*** Begin section ***
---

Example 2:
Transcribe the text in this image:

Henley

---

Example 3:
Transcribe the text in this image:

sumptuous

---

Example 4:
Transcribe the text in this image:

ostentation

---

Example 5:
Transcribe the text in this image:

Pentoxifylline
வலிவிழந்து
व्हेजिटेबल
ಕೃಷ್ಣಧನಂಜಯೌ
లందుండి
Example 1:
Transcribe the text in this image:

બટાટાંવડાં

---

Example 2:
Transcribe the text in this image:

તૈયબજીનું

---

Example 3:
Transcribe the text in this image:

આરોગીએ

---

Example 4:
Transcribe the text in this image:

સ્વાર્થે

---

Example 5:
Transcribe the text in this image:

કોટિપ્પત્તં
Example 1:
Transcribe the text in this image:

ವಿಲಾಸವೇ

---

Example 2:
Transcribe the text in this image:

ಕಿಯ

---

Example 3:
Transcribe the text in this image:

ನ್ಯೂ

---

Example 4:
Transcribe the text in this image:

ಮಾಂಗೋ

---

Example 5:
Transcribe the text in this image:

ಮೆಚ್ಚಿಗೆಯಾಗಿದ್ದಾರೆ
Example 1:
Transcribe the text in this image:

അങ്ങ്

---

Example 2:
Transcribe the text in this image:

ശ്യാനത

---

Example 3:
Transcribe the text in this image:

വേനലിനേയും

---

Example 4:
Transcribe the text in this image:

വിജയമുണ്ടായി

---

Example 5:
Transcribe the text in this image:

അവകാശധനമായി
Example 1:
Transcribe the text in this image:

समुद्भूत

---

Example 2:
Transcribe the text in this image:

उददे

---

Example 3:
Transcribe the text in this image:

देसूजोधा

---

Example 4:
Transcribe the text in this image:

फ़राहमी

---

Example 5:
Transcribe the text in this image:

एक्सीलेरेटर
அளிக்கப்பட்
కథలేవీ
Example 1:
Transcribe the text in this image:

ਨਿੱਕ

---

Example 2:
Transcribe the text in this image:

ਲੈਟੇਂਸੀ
*** End section ***
• **Required work**
Retype every record above exactly as written.

• **Your solution**
---

Example 2:
Transcribe the text in this image:

Henley

---

Example 3:
Transcribe the text in this image:

sumptuous

---

Example 4:
Transcribe the text in this image:

ostentation

---

Example 5:
Transcribe the text in this image:

Pentoxifylline
வலிவிழந்து
व्हेजिटेबल
ಕೃಷ್ಣಧನಂಜಯೌ
లందుండి
Example 1:
Transcribe the text in this image:

બટાટાંવડાં

---

Example 2:
Transcribe the text in this image:

તૈયબજીનું

---

Example 3:
Transcribe the text in this image:

આરોગીએ

---

Example 4:
Transcribe the text in this image:

સ્વાર્થે

---

Example 5:
Transcribe the text in this image:

કોટિપ્પત્તં
Example 1:
Transcribe the text in this image:

ವಿಲಾಸವೇ

---

Example 2:
Transcribe the text in this image:

ಕಿಯ

---

Example 3:
Transcribe the text in this image:

ನ್ಯೂ

---

Example 4:
Transcribe the text in this image:

ಮಾಂಗೋ

---

Example 5:
Transcribe the text in this image:

ಮೆಚ್ಚಿಗೆಯಾಗಿದ್ದಾರೆ
Example 1:
Transcribe the text in this image:

അങ്ങ്

---

Example 2:
Transcribe the text in this image:

ശ്യാനത

---

Example 3:
Transcribe the text in this image:

വേനലിനേയും

---

Example 4:
Transcribe the text in this image:

വിജയമുണ്ടായി

---

Example 5:
Transcribe the text in this image:

അവകാശധനമായി
Example 1:
Transcribe the text in this image:

समुद्भूत

---

Example 2:
Transcribe the text in this image:

उददे

---

Example 3:
Transcribe the text in this image:

देसूजोधा

---

Example 4:
Transcribe the text in this image:

फ़राहमी

---

Example 5:
Transcribe the text in this image:

एक्सीलेरेटर
அளிக்கப்பட்
కథలేవీ
Example 1:
Transcribe the text in this image:

ਨਿੱਕ

---

Example 2:
Transcribe the text in this image:

ਲੈਟੇਂਸੀ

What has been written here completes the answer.